About this exercise:
Set down every line of the data exactly, skipping the pictures.

(Data records)
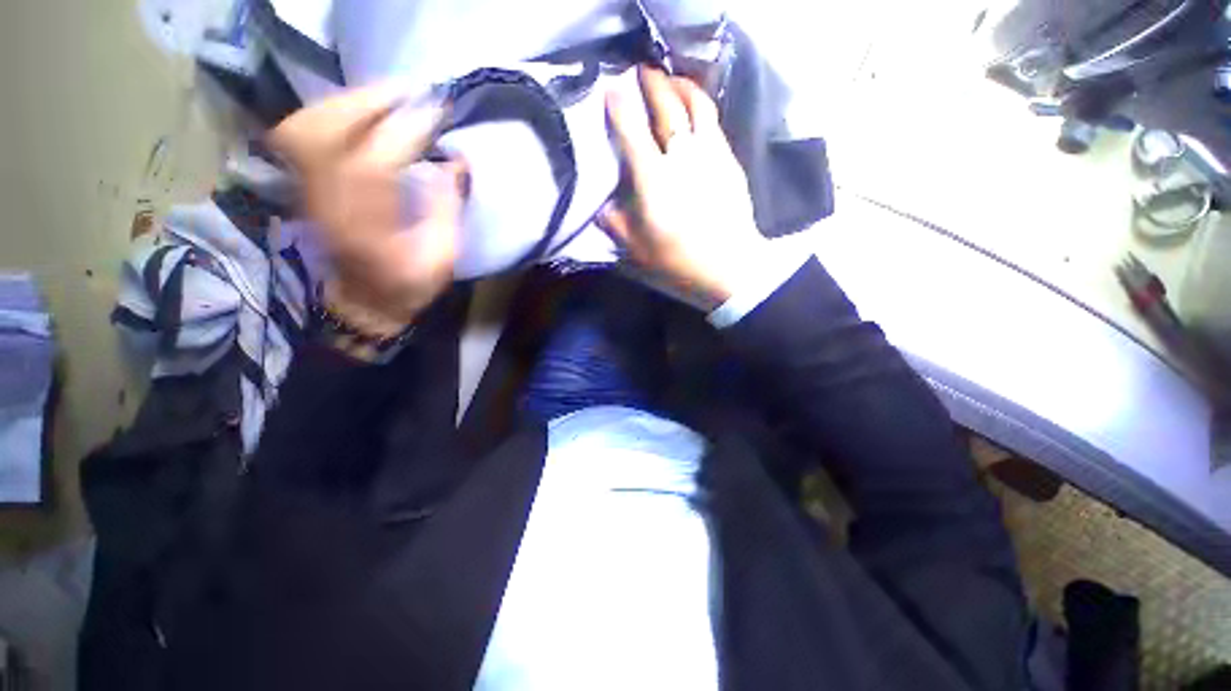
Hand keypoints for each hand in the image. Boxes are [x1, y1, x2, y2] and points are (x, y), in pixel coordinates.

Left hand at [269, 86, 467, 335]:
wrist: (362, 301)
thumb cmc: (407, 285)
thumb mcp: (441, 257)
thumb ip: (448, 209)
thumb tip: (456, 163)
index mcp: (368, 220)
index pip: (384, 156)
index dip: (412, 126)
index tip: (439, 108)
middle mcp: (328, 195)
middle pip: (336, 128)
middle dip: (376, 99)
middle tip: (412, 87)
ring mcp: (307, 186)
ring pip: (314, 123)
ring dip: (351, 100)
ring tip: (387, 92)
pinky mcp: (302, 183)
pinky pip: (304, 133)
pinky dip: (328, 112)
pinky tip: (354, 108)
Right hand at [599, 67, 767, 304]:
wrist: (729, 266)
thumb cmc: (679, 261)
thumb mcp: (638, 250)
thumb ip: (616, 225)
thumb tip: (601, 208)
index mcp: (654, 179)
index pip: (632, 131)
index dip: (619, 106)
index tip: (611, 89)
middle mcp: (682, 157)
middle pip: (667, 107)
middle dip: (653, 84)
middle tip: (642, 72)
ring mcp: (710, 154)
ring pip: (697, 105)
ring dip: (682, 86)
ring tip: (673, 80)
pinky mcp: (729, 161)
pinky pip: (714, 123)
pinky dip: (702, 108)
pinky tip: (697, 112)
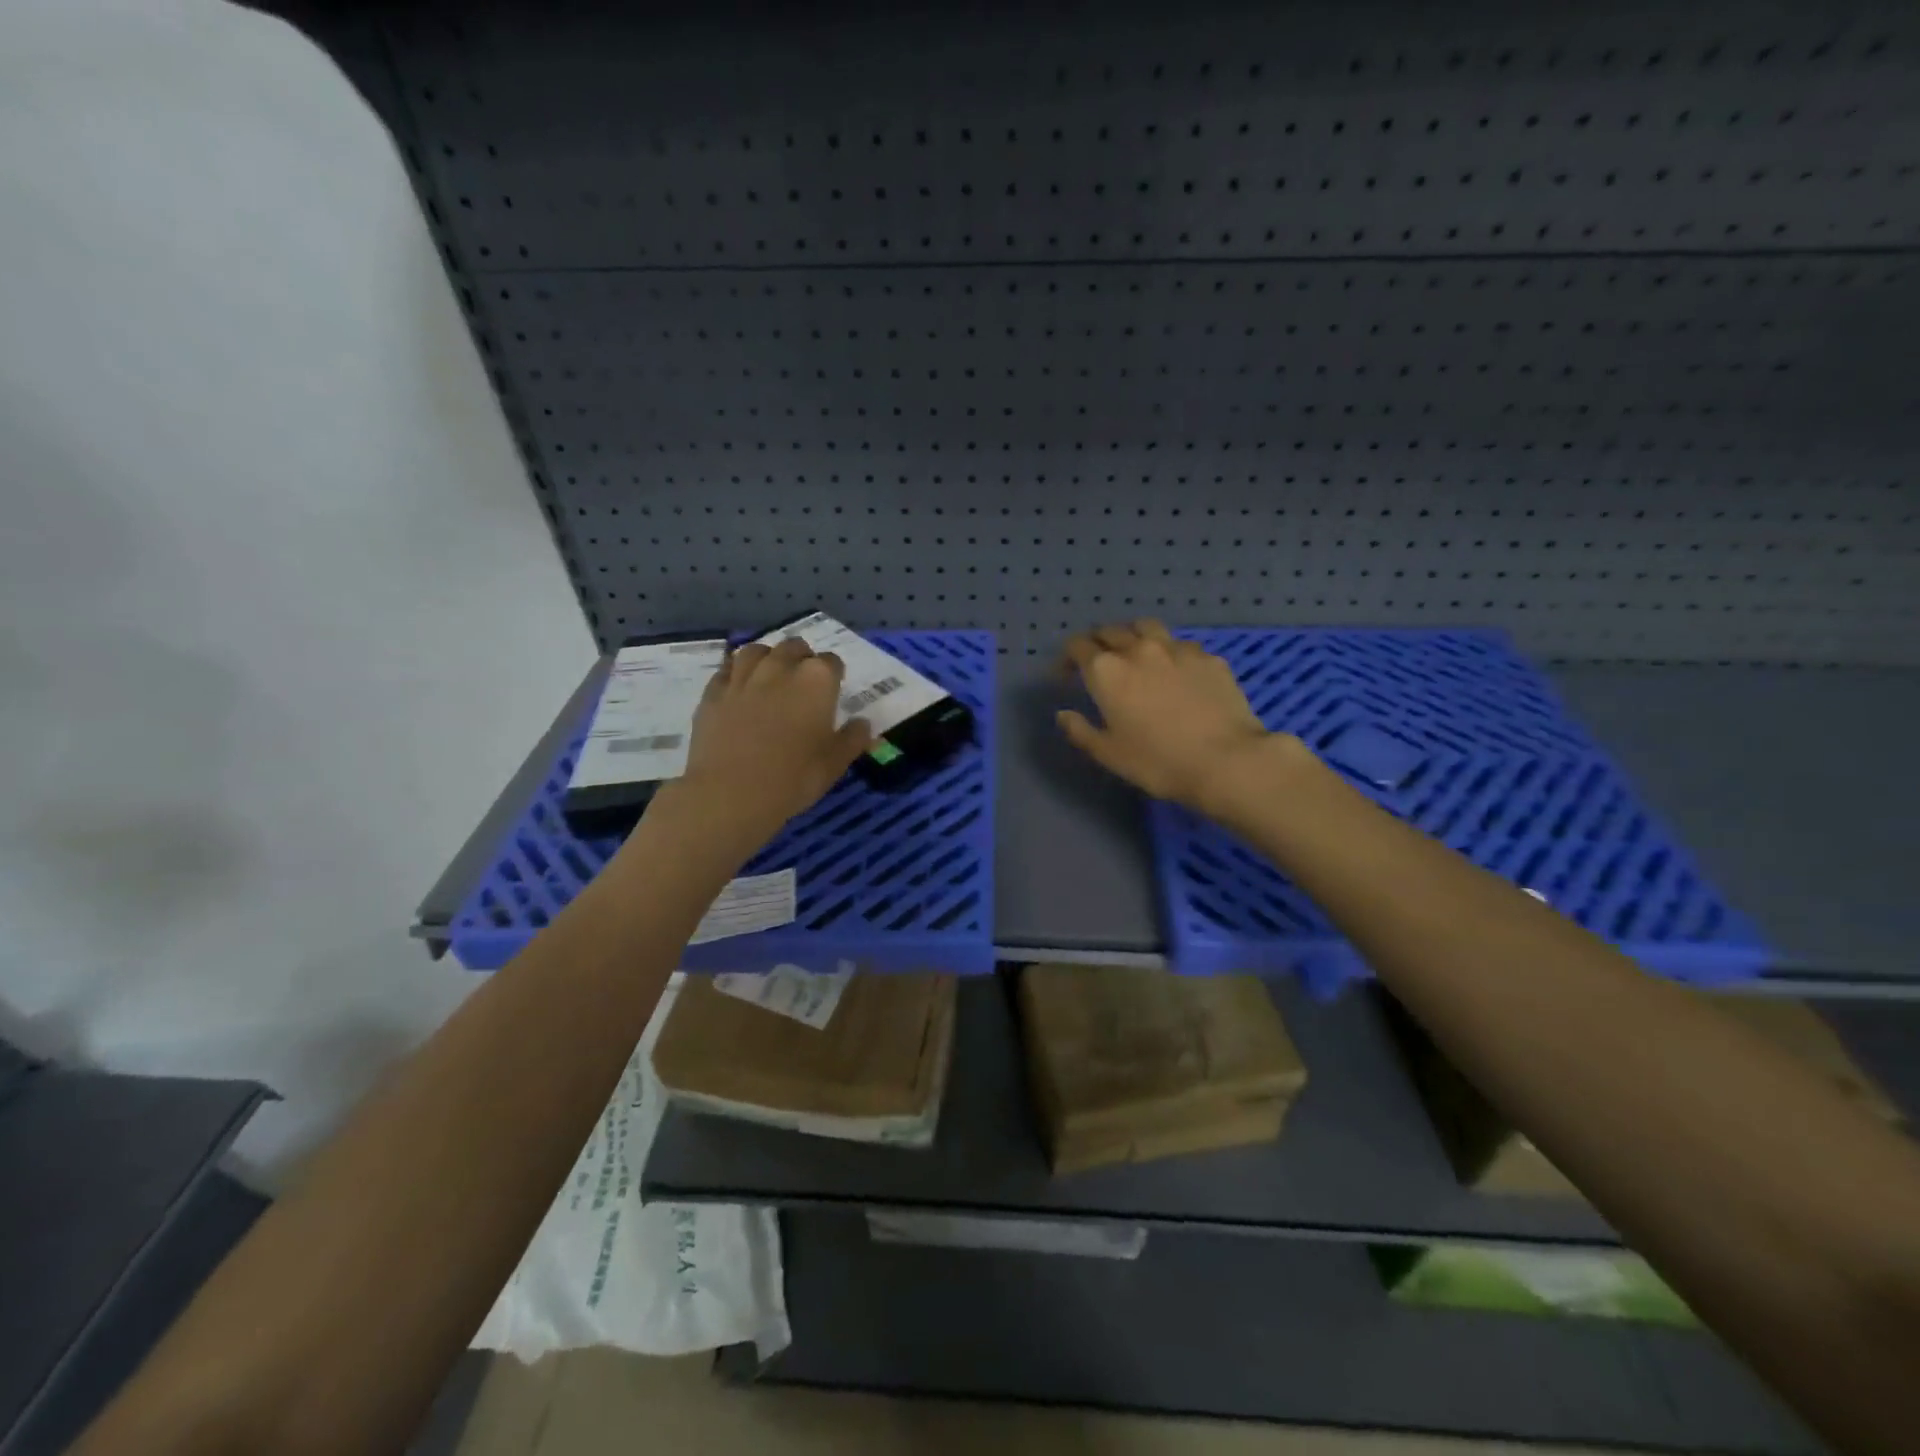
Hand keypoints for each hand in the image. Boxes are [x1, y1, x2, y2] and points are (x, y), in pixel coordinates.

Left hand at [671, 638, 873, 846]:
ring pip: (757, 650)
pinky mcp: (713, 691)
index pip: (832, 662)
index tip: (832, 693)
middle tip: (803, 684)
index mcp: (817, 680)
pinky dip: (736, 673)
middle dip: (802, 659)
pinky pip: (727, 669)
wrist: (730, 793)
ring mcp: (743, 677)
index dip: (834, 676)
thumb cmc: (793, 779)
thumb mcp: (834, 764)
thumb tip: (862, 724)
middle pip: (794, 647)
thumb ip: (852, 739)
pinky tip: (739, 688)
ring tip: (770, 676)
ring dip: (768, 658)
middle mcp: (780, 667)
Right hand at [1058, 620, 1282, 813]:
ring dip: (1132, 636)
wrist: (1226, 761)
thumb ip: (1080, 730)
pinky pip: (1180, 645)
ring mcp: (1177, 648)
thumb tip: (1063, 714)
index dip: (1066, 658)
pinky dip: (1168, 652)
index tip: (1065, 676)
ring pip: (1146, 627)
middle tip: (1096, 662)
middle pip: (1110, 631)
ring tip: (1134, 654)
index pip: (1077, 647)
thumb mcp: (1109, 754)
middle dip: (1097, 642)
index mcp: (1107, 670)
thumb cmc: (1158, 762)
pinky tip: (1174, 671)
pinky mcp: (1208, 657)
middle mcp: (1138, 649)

Solution to the exercise:
Hand keypoints for each hand in the image. Boxes are [x1, y1, x2, y2] and points are (x, y), in pixel coordinates.

Left hand at [269, 86, 467, 335]:
wrist: (362, 301)
thumb cmc: (407, 285)
thumb mcp: (441, 257)
thumb ip: (448, 209)
thumb tip: (456, 163)
index mcp: (368, 220)
index pip: (384, 156)
index dip: (412, 126)
index tip: (439, 108)
middle mcp: (328, 195)
middle pip: (336, 128)
middle dip: (376, 99)
middle tip: (412, 87)
ring mcp: (307, 186)
ring pip: (314, 123)
ring dip: (351, 100)
ring tip: (387, 92)
pinky mcp: (302, 183)
pinky pip: (304, 133)
pinky dip: (328, 112)
pinky tip: (354, 108)
Right hand at [599, 67, 767, 304]:
wrist: (729, 266)
thumb cmc: (679, 261)
thumb mcp: (638, 250)
thumb ip: (616, 225)
thumb tip: (601, 208)
index mcp: (654, 179)
index pip: (632, 131)
index dip: (619, 106)
index tip: (611, 89)
middle mcp: (682, 157)
middle pip: (667, 107)
middle dip: (653, 84)
middle tip: (642, 72)
ring mcp: (710, 154)
ring pip: (697, 105)
ring dip: (682, 86)
ring tip: (673, 80)
pinky mcp: (729, 161)
pinky pip: (714, 123)
pinky dip: (702, 108)
pinky tip: (697, 112)
Hand keypoints for each hand in the image. Boxes are [x1, y1, x2, y2] and points are (x, y), in pixel coordinates.

Left hand at [671, 638, 873, 846]:
ring pip: (757, 650)
pinky mcp: (713, 691)
index pip: (832, 662)
index tip: (832, 693)
middle tip: (803, 684)
index mcp: (817, 680)
pinky dip: (736, 673)
middle dip: (802, 659)
pinky pip: (727, 669)
wrist: (730, 793)
ring mcp: (743, 677)
index dip: (834, 676)
thumb cmc: (793, 779)
thumb mcp: (834, 764)
thumb tip: (862, 724)
middle pip: (794, 647)
thumb ip: (852, 739)
pinky tip: (739, 688)
ring tip: (770, 676)
ring dip: (768, 658)
middle mcp: (780, 667)
Right hand at [1058, 620, 1282, 813]:
ring dip: (1132, 636)
wrist: (1226, 761)
thumb ip: (1080, 730)
pinky pip: (1180, 645)
ring mcp: (1177, 648)
thumb tip: (1063, 714)
index dip: (1066, 658)
pinky dip: (1168, 652)
index tip: (1065, 676)
ring pip: (1146, 627)
middle tip: (1096, 662)
middle pip: (1110, 631)
ring tip: (1134, 654)
index pip: (1077, 647)
thumb mcp: (1109, 754)
middle dip: (1097, 642)
index mcp: (1107, 670)
thumb cmc: (1158, 762)
pinky tip: (1174, 671)
pinky mcp: (1208, 657)
middle mcp: (1138, 649)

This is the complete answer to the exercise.